2013: I was very excited for this Super Bowl. The 49ers were back! But I was in Mongolia, so I watched it in the early morning hours and at work on a Monday morning. Surreptitiously, since, you know, work. And then the 49ers lost.

The Super Bowl is like any other holiday: the outcome is not the event itself but how you spend the time with others. Being alone for the Super Bowl, for me, has felt much like being alone for other holidays (spent in Korea, Iraq, etc)...fairly crappy.

This year, we were not together to enjoy the Super Bowl. It fell on one of my Houston weekends.

Did that make this year’s Super Bowl fairly crappy?

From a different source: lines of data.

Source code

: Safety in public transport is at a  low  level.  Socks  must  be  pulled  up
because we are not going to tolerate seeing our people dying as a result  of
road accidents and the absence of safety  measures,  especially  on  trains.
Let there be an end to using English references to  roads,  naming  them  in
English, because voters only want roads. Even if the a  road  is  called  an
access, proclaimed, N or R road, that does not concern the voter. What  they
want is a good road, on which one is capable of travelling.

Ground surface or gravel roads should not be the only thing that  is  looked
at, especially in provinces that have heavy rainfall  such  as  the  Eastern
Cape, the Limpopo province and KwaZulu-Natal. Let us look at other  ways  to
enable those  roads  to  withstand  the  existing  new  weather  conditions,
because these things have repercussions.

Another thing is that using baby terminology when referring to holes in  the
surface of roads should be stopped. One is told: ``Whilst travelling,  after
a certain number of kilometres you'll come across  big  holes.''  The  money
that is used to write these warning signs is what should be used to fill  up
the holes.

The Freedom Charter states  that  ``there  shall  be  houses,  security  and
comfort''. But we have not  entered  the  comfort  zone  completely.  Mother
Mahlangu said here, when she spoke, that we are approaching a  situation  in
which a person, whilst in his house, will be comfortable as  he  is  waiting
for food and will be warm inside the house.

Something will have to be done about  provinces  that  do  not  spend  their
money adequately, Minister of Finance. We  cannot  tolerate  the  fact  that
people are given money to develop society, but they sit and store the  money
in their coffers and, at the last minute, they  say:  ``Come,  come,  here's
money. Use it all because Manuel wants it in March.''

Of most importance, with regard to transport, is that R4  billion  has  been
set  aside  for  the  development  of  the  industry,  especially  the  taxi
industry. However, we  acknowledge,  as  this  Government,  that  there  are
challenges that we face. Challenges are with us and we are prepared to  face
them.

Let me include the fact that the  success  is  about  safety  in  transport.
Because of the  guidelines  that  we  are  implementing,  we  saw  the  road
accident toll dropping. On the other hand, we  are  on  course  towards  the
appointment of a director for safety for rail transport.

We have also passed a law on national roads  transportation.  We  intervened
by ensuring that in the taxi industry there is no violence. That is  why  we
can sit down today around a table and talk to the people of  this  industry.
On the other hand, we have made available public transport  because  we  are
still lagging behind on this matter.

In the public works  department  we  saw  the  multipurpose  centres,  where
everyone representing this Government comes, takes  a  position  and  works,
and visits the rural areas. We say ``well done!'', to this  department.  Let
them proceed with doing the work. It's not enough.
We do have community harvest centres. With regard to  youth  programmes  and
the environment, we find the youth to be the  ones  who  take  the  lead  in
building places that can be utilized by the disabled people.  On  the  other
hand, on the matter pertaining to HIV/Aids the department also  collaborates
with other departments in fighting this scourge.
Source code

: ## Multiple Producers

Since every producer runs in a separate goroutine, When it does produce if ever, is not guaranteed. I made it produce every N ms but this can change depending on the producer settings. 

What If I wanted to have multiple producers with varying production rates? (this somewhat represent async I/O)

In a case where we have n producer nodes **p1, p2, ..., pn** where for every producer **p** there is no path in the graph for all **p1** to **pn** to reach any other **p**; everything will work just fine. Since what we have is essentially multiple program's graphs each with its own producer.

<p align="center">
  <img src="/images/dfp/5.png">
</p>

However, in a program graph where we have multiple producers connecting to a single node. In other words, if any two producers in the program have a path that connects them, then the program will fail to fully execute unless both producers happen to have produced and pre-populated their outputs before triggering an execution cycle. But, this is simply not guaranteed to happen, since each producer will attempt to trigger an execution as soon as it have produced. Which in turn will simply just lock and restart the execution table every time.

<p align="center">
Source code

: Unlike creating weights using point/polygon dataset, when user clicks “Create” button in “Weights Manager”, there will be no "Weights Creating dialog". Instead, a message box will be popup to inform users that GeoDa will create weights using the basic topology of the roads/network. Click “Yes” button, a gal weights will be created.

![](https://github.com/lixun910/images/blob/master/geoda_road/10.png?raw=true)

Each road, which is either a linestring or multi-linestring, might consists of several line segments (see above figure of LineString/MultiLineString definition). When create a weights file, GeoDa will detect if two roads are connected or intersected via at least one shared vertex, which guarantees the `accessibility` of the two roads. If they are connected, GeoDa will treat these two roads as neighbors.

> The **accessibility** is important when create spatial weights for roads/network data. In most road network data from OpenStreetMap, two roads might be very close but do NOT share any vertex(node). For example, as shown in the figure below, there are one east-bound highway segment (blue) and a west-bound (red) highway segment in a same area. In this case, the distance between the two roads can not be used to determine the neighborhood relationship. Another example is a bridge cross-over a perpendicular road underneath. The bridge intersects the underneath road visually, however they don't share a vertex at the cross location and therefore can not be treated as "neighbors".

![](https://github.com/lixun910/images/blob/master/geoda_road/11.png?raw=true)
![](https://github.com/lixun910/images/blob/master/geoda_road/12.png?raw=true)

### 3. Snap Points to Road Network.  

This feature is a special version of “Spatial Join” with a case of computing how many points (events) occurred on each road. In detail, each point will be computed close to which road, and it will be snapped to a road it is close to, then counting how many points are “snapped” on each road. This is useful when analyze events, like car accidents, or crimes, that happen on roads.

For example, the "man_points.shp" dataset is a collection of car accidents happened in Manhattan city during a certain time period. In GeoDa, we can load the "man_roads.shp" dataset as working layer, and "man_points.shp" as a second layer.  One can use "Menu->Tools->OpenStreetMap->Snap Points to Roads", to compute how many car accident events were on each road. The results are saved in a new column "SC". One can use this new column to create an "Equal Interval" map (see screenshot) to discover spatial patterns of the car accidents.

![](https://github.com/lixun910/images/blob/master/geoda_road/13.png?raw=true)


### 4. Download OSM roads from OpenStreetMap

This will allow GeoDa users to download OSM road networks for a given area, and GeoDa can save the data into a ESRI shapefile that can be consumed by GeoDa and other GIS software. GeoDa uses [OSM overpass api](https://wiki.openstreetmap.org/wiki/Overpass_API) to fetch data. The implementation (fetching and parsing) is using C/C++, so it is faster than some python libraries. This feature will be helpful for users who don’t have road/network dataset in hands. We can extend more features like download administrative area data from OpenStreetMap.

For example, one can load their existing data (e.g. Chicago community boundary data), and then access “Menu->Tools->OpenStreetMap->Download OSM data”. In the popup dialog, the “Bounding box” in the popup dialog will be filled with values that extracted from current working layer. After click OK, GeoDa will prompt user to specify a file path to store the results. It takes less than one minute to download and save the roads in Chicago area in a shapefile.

It does not land it on the ‘worst-of’ list, but being alone plus a crushing overtime defeat of the 49ers equals ‘not as happy as I would prefer’.

The most frequent question I field on our cross-border experiment is about frequency: how often am I in Costa Rica?

The answer: not as often as I would prefer.

We’re trying to NOT spend $600-800 every week on round trip tickets. But it is hard not to want to, as I’d vastly prefer to be at home with Gesina and Anders than in Houston (no offense Houston).

December holidays were a gift, resulting in us being together for a long stretch of time. January and February are mostly set for alternating weekends, though we currently have three consecutive weekends on the books for March, followed by a multi-week spring break. It is an evolving picture, and more flexibility will be arriving (with the addition of PTO days to stretch out some future weekends), but it isn’t optimal. What I’d prefer is to be based in Costa Rica, an option that is not mechanically possible with my work.

Alternating weekends, when limited to Saturday and Sunday, have proven to be suboptimal; the time on the ground is too short and it still precludes participation in most ‘normal life’ activities.

That said, suboptimal is not the same as ‘bad’, and we’ve had excellent weekend visits. The weekend prior to the Super Bowl included a visit from my mother, a day at a nature preserve, seeing the recently energized Poás volcano, and a full Sunday afternoon poolside in the sun.

Next weekend we are making a trip to the Caribbean coast, which we haven’t done since Gesina and I backpacked through the country in 2011. In March, one weekend will include Anders’s birthday party.

The time together is well spent, but after the 100% family time of 2020-2023, it is a drop off in togetherness we do not love. The tradeoff is worth it right now, given the goals we have, but the current routine from the first few months of work won’t be the permanent pattern.